紆余曲折を経て2018年1月にアーセナルを退団。その後フランスに渡ると、すぐにリーグ・アンのプレイヤー・オブ・ザ・マンスを獲得するなど目覚ましい活躍を見せ、ワールドカップの予備メンに選ばれるまでに見事に復調したマシュー・ドビュッシー(32)。
この6月にはサンテティエンヌと2021年までさらに契約を延長、乗りに乗っている彼。ドビュッシー本人およびサンテティエンヌのジェネラル・マネージャー、フレデリック・パケが語った。

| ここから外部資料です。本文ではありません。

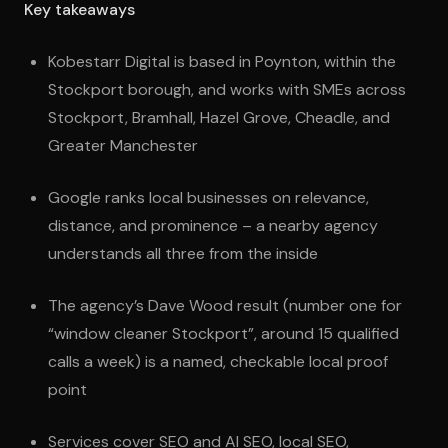
Key takeaways
Kobestarr Digital is based in Poynton, within the
Stockport borough, and works with SMEs across
Stockport, Bramhall, Hazel Grove, Cheadle, and
Greater Manchester
Google ranks local businesses on relevance,
distance, and prominence – a nearby agency
understands all three from the inside
The agency’s Dave Wood result (number one for
“window cleaner Stockport”, around 15 qualified
calls a week) is a named, checkable local proof
point
Services cover SEO and AI SEO, local SEO,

Mathieu Debuchy, “un vrai atout” pour Saint-Étienne
「マシューは本物」サンテティエンヌGM。「若手に経験を伝えたい」ドビュッシー
パケ:彼はクラブにとって本物のアセットだよ。コーチ、社長、そしてジェネラル・マネージャーにとってそれはとくに大事なことなんだが、彼は模範的なんだ。
ドビュッシーはフランスに渡って4ヶ月で15のリーグ試合で4ゴールを決めた。しかし、ワールドカップメンバーに入ることはできなかった。
ドビュッシー:フランスチームの予備メンバーに入ることになって、とあるプログラムを受けていたんだ。そうしたらコーチに呼ばれて、つねに準備をしておくようにいわれたよ。でもつぎに連絡があったときの話は、バケーションを楽しんでくれというものだった。受け入れ難かったね。
彼は水曜にプレシーズンのトレーニングのためにクラブに戻る、いまはもうつぎのシーズンに集中している。
ドビュッシー:リーグテーブルでも上位にいたい。まずは昨シーズンよりもいい成績を残すことだ。コーチはべつの目標を決めるかもしれないけどね。
若い選手が何人か加入している。彼らをただしく導くのはぼくの役割でもある。よく話し、よくコミュニケーションを取ってぼくの経験を共有したいんだ。
パケ:マシュー・ドビュッシーは、われわれの望む人物でもある。彼は数ヶ月でもう彼の持てるすべてを見せてくれた。スポーツ面でも人間性でもね。彼はチームを構築するための礎石のひとつになるんだ。
以上。
アーセナルにしてみれば、ある種戦力外で退団した選手が移籍直後に活躍するというのはあまり楽しい出来事ではないかもしれない。しかし、在籍中の彼をアーセナルがどうすることもできなかったのもたしかだった。
彼は複数回、悪いタイミングで怪我してしまったし、ドビュッシーの離脱によって起用されたベレリンがリーグ随一のRBにまで成長したことはアーセナルにとってはもっけの幸いでしかなく、ベレリンを優先したためにドビュッシーのペッキングオーダーが下がってしまったのもやむを得なかった。アーセナルはドビュッシーの怪我に感謝してもいいくらいだったかもしれない。
結局ドビュッシーは最後まで消化不良のまま退団となったが、サンテティエンヌでは、アーセナルではついぞ叶えられなかった自分の本当の実力を発揮する機会が与えられ、そしてそれを見事に掴んだ。
しかし、本来ならそれがアーセナルが期待した彼の才能であるし、実際にそれが彼の実力だった。
順風満帆な彼のフットボールライフで、ピーク時に在籍したアーセナルでだけ、しかも実力とは関係ない理由でまったく輝けなかったことは、運命のいたずらとしかいいようがない。
あともう一歩というところで逃したワールドカップ2018出場。現在32才ということで、ドビュッシーにとっては事実上のラストチャンスだった今回、フランスはラスト4に残り優勝候補にまでなった。
彼は今晩のフランス・ベルギー戦をどのような気持ちで観戦するのだろう。